Luc Oursel a succédé le 30 juin à Anne Lauvergeaon à la présidence du directoire d'Areva.
© Teh Eng Koon/AFP
Après plus d’un an de tergiversations, l’Élysée a nommé l’ex-numéro deux d’Areva, Luc Oursel, à la tête du groupe français. Saura-t-il faire oublier Anne Lauvergeon ?
Surnommé « Kung Fu Panda » dans les couloirs d’Areva pour son caractère entier et bien trempé, Luc Oursel a finalement eu raison d’Anne Lauvergeon.

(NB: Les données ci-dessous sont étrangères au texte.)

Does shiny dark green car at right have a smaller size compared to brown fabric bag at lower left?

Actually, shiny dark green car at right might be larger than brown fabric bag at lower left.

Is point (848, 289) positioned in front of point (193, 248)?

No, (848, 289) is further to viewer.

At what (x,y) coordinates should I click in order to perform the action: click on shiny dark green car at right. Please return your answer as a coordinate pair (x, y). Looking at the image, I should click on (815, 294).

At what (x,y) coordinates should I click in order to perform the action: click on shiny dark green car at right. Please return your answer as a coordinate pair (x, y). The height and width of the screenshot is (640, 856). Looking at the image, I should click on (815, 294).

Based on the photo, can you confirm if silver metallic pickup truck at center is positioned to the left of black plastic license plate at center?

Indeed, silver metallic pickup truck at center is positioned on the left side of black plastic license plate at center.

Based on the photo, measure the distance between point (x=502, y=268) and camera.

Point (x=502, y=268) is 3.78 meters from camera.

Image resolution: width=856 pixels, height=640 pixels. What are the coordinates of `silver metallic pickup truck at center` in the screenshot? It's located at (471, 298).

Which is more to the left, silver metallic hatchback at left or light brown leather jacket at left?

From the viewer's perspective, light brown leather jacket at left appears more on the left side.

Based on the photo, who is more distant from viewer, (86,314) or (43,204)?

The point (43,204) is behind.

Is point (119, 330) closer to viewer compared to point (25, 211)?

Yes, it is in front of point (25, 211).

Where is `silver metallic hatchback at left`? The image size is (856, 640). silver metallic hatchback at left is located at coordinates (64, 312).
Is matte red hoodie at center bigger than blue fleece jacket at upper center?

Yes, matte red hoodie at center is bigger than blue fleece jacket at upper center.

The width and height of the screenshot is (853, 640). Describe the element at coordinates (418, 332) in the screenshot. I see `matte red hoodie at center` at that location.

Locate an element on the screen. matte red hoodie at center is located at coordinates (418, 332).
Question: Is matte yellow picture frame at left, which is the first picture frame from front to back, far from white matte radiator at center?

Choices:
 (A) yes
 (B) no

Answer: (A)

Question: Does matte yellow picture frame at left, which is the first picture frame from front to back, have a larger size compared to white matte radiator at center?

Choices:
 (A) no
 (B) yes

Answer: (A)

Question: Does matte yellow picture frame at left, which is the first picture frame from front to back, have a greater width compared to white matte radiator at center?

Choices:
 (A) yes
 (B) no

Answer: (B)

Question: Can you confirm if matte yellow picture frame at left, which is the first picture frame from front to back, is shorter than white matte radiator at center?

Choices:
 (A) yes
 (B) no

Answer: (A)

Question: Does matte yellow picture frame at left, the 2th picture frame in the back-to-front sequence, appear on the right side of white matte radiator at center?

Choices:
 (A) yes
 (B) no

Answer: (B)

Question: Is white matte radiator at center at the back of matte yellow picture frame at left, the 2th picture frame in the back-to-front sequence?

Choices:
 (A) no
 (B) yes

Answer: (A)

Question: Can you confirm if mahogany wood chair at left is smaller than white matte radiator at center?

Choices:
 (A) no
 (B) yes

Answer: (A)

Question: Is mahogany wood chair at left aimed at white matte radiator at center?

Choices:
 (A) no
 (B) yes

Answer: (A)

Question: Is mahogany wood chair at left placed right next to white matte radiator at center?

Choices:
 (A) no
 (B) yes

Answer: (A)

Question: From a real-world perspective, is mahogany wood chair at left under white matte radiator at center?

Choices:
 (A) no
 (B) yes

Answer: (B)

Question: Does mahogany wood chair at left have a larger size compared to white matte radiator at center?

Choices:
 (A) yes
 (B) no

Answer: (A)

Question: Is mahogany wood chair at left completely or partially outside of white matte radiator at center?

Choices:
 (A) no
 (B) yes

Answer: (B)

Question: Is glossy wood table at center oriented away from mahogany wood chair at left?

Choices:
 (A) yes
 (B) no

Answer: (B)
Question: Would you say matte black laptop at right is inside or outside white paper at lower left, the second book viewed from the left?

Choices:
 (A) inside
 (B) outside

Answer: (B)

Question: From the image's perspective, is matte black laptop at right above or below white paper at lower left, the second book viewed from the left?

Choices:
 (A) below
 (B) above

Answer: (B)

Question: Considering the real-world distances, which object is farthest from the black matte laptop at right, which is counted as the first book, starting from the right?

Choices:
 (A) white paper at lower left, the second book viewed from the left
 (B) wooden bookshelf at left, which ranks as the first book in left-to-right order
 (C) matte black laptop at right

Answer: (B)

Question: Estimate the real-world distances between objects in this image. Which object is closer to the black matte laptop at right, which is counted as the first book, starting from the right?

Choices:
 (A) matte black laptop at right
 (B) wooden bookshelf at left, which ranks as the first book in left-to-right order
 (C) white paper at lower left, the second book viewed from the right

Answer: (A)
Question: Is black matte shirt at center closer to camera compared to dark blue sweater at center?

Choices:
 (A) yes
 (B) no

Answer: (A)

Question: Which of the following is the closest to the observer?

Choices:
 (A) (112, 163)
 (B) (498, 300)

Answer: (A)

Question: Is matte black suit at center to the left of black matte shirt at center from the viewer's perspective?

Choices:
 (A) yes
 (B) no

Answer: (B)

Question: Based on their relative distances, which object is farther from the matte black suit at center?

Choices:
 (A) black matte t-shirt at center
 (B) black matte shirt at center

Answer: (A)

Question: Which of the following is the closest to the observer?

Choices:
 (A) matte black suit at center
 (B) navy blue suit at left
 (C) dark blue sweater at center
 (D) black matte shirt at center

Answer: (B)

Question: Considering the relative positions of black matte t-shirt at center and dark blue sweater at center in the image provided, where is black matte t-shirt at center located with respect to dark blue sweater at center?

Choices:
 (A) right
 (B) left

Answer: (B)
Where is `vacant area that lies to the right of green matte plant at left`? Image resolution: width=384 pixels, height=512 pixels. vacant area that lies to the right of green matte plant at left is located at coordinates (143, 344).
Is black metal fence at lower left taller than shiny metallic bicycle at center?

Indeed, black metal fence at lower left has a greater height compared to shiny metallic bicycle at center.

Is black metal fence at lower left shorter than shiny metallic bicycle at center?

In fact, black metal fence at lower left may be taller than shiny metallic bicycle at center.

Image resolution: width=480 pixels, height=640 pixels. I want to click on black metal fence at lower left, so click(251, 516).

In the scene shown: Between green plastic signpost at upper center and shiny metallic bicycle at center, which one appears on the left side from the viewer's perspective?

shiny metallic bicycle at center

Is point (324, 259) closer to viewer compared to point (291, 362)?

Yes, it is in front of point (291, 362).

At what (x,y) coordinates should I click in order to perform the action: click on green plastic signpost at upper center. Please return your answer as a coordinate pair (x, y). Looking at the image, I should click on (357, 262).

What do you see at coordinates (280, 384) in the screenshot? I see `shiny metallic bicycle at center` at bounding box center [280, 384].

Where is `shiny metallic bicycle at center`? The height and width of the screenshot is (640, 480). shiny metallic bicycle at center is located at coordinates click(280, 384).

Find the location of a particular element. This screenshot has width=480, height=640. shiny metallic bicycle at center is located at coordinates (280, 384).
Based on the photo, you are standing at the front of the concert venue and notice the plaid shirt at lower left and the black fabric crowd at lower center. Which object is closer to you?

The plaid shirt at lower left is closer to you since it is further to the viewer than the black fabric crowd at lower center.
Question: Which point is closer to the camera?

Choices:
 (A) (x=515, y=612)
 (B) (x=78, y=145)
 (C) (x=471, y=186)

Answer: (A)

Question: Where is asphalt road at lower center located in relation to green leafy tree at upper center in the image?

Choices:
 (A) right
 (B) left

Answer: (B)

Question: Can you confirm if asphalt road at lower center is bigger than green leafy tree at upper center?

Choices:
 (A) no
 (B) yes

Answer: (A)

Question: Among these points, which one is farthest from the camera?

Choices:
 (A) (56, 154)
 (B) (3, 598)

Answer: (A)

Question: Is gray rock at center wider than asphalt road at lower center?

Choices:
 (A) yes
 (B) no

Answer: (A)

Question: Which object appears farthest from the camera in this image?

La mobilisation, en faveur d’« Atomic Anne », de la quasi-totalité du comité exécutif (17 des 19 membres), du président du conseil de surveillance Jean-Cyril Spinetta, des salariés – à travers le comité de groupe européen – et d’une vingtaine de députés de tous bords, n’a pas suffi à sauver celle qui a tenu pendant dix ans d’une poigne de fer le groupe nucléaire français.
Le 30 juin, l’ancien numéro deux d’Areva a donc pris ses fonctions dans un climat électrique. Réputé colérique et sanguin, Luc Oursel devra se faire violence et manifester un sens plus prononcé de la diplomatie pour s’imposer à la tête d’un groupe de 48 000 salariés. D’autant que s’il a été placé par l’Élysée au sommet de cette entreprise stratégique, c’est d’abord parce que Nicolas Sarkozy cherchait depuis plus d’un an à se débarrasser de l’une des femmes les plus puissantes de la planète, selon le classement 2010 du magazine Forbes.
Dans un climat mondial de remise en cause du nucléaire après la catastrophe de Fukushima, le chef de l’État a préféré confier les clés d’Areva à un homme du sérail et expérimenté. Et ce même si son caractère affirmé lui a déjà valu des démêlés avec des clients éminents du groupe (Abou Dhabi, EDF…). Ingénieur en chef du corps des Mines, comme son ex-patronne, Luc Oursel, 51 ans, a plutôt la réputation d’être un industriel au savoir-faire reconnu et bon gestionnaire. Mais il n’a pas la « vista » d’Anne Lauvergeon, qui a bâti en deux mandats le premier groupe nucléaire mondial.
Expérience au Gabon. Recruté en 2007 par la patronne d’Areva pour son expertise industrielle, il a fait carrière chez Schneider Electric, Sidel (machine d’emballages) et Géodis (logistique), il dirige la filiale des réacteurs (Areva NP) et est promu directeur général adjoint chargé des opérations nucléaires en 2010. Bien avant cela, Luc Oursel avait trouvé son premier job, au début des années 1980, comme ingénieur à la Compagnie des mines d’uranium de Franceville (Comuf), au Gabon. Une expérience qui ne manquera pas de lui être utile, à l’heure d’orchestrer l’ouverture du capital des mines d’Areva, dont certaines (uranium, or) se trouvent sur le continent, et de tenter de trouver une issue heureuse à la prise d’otages de ses salariés au Niger.